ERZURUM’DAN KAN DAMLIYORDU -2

Abone Ol

“Hiçbir araştırma yapmadan Ermenileri haklı bularak, Ermenilerin yaptıklarını göz ardı edip, Ermeni soykırımı kabul eden devletleri kınıyorum. Gerçeklere dayanan bu kitabımı okumalarını tavsiye ediyorum”
* * *
Kasım ayında İstanbul’da TOGAN YAYINLARI tarafından basılan romanda 1916-1918- yılarında, Ermenilerin Erzurum’un Alaca kasabasında yaptıkları katliam ve soykırım anlatılmaktadır.
Daha önce “KARDAKİ AYAK İZLERİ”, “SAVAŞIN YARIK TABANLI KADINLARI” ve “SAHİPSİZ BEDENLER” isimli üç romanı yayınlanan Kadın Romancımız Zülâl Kaya kendisi de 93 harbinden sonra, Ahıska’dan sürgün edilen bir ailenin kızıdır. Kendi ailesinin de sürgün dramını “KARDAKİ AYAK İZLERİ”, “SAVAŞIN YARIK TABANLI KADINLARI” romanın da anlatmıştır. Zülâl Kaya’nın romanları yer, zaman ve kişi olarak tamamen gerçeklere dayanmaktadır.

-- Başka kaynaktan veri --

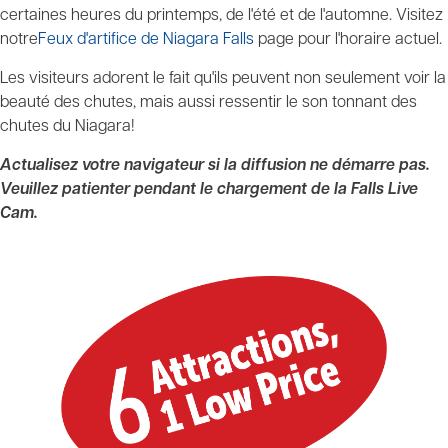
certaines heures du printemps, de l'été et de l'automne. Visitez
notre
Feux d'artifice de Niagara Falls
page pour l'horaire actuel.
Les visiteurs adorent le fait qu'ils peuvent non seulement voir la
beauté des chutes, mais aussi ressentir le son tonnant des
chutes du Niagara!
Actualisez votre navigateur si la diffusion ne démarre pas.
Veuillez patienter pendant le chargement de la Falls Live
Cam.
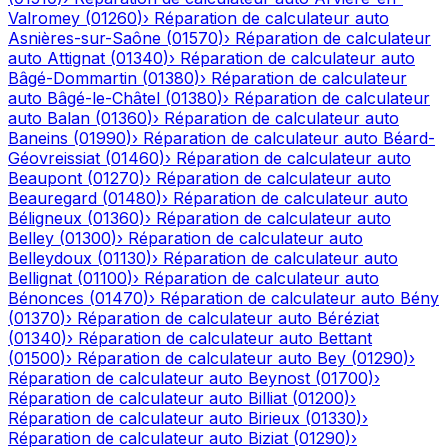
Valromey
(
01260
)
›
Réparation de calculateur auto
Asnières-sur-Saône
(
01570
)
›
Réparation de calculateur
auto
Attignat
(
01340
)
›
Réparation de calculateur auto
Bâgé-Dommartin
(
01380
)
›
Réparation de calculateur
auto
Bâgé-le-Châtel
(
01380
)
›
Réparation de calculateur
auto
Balan
(
01360
)
›
Réparation de calculateur auto
Baneins
(
01990
)
›
Réparation de calculateur auto
Béard-
Géovreissiat
(
01460
)
›
Réparation de calculateur auto
Beaupont
(
01270
)
›
Réparation de calculateur auto
Beauregard
(
01480
)
›
Réparation de calculateur auto
Béligneux
(
01360
)
›
Réparation de calculateur auto
Belley
(
01300
)
›
Réparation de calculateur auto
Belleydoux
(
01130
)
›
Réparation de calculateur auto
Bellignat
(
01100
)
›
Réparation de calculateur auto
Bénonces
(
01470
)
›
Réparation de calculateur auto
Bény
(
01370
)
›
Réparation de calculateur auto
Béréziat
(
01340
)
›
Réparation de calculateur auto
Bettant
(
01500
)
›
Réparation de calculateur auto
Bey
(
01290
)
›
Réparation de calculateur auto
Beynost
(
01700
)
›
Réparation de calculateur auto
Billiat
(
01200
)
›
Réparation de calculateur auto
Birieux
(
01330
)
›
Réparation de calculateur auto
Biziat
(
01290
)
›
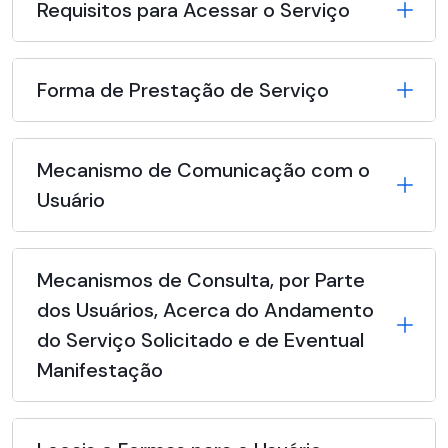
Requisitos para Acessar o Serviço
Forma de Prestação de Serviço
Mecanismo de Comunicação com o
Usuário
Mecanismos de Consulta, por Parte
dos Usuários, Acerca do Andamento
do Serviço Solicitado e de Eventual
Manifestação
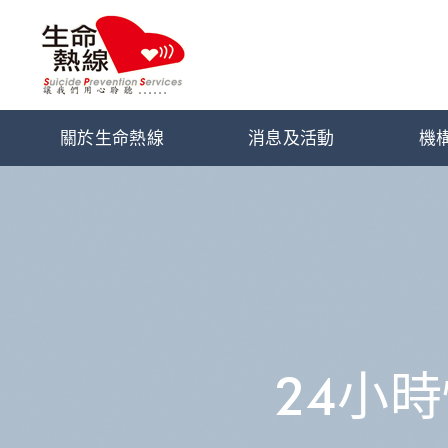
關於生命熱線
消息及活動
機
24小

Hiçbir zaman Ermenilere kin duymayan ve amacı, bin yıllık Ermeni / Türk kardeşliğinin yine kardeşçe devam etmesi olan Zülâl Kaya, bu romanı ile “ Türkler bize soykırım yaptı “ diye yalan söyleyen ve her 24 Nisan’da dünyaya ayağa kaldıran Ermenilere doğru ve tarafsız bir cevap veriyor.
*
Gönül ister ki böyle anıları olan her vatandaşımız bunları kitaplaştırsın. Yazılı ve görsel basınımız bunlarla röportajlar yapsın. Yazamayanları konuştursunlar. Son yıllarda papağan gibi tarihimizle yüzleşelim diyen ve sanki bizim bu güne kadar okuduğumuz tarih yalan ve yanlış imiş gibi geçmişi karıştıranlar tarihimizin işte asıl bu yüzü ile yüzleşsinler. 200 yıldır sürgün ve ölüm yaşayan, içten ve dıştan bir türlü ihanete uğrayan Türk Milletinin yani atalarımızın trajedilerini öğrensinler.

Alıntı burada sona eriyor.